Summary Background Data: Hyperglycemia following trauma, especially burns, is well documented. However, the underlying insulin resistance is not well understood, and there are limited treatment options.
Methods: Twenty-one children 4 to 16 years of age with >40% total body surface area burns were enrolled in a double-blind, prospective, placebo-controlled randomized trial. Whole body and liver insulin sensitivity were assessed with a hyperinsulinemic-euglycemic clamp, and insulin signaling and mitochondrial function were measured in muscle biopsies taken before and after ∼2 weeks of either placebo (PLA) or 5 mg/kg of PPAR-α agonist fenofibrate (FEN) treatment, within 3 weeks of injury.

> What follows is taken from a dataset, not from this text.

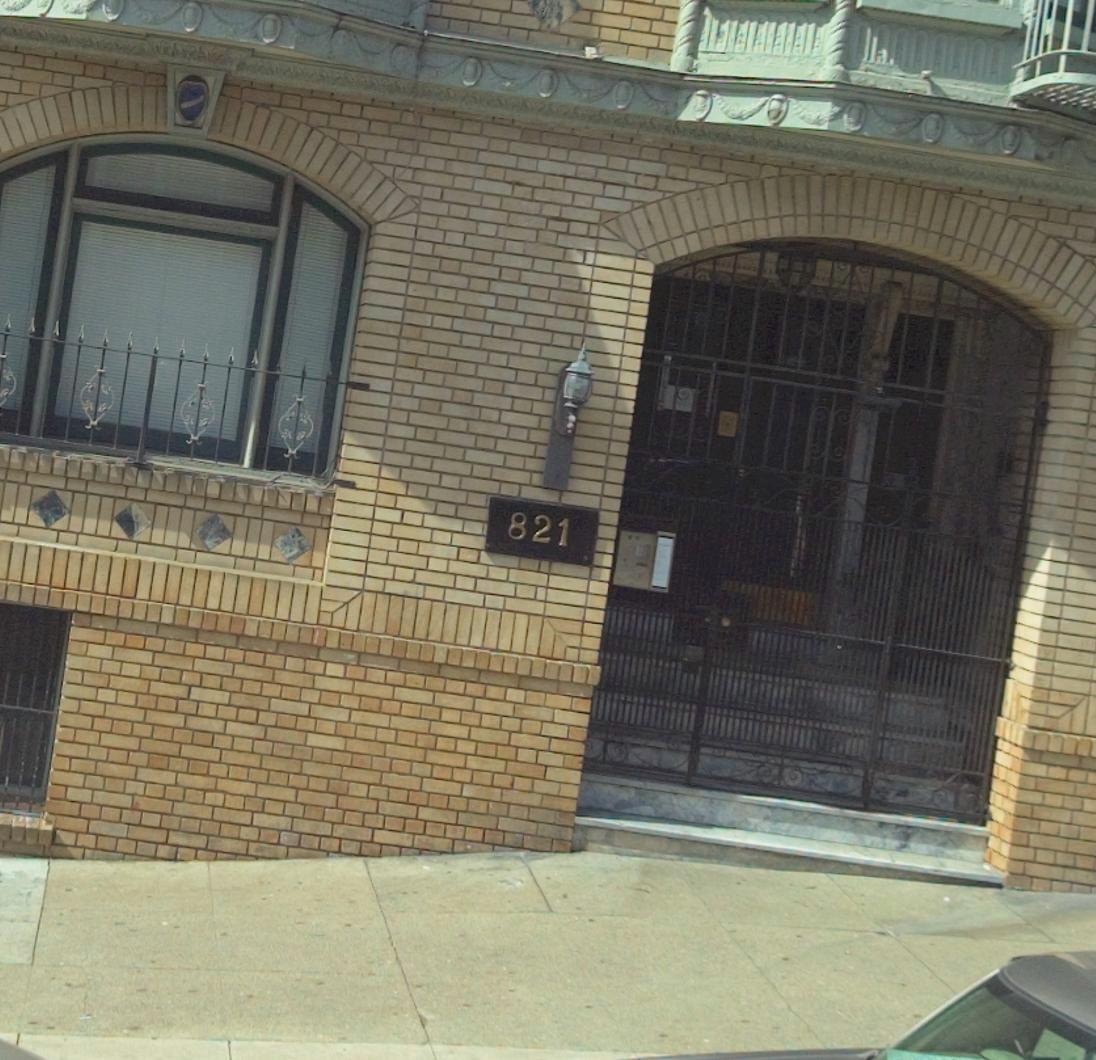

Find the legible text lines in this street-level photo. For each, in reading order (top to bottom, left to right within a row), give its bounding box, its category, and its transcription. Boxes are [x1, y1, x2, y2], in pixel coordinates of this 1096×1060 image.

[503, 505, 578, 554] StreetNumber: 821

Results: The change in average daily glucose concentrations was significant between groups after treatment (146 ± 9 vs. 161 ± 9 mg/dL PLA and 158 ± 7 vs. 145 ± 4 FEN; pretreatment vs. posttreatment; P = 0.004). Insulin-stimulated glucose uptake increased significantly in FEN (4.3 ± 0.6 vs. 4.5 ± 0.7 PLA and 5.2 ± 0.5 vs. 7.6 ± 0.6 mg/kg per minute FEN; pretreatment vs. posttreatment; P = 0.003). Insulin trended to suppress hepatic glucose release following fenofibrate treatment (P = 0.06). Maximal mitochondrial ATP production from pyruvate increased significantly after fenofibrate (P = 0.001) and was accompanied by maintained levels of cytochrome C oxidase and citrate synthase activity levels. Tyrosine phosphorylation of the insulin receptor and insulin receptor substrate-1 in response to insulin increased significantly following fenofibrate treatment (P = 0.04 for both).
Conclusions: Fenofibrate treatment started within 1 week postburn and continued for 2 weeks significantly decreased plasma glucose concentrations by improving insulin sensitivity, insulin signaling, and mitochondrial glucose oxidation. Fenofibrate may be a potential new therapeutic option for treating insulin resistance following severe burn injury.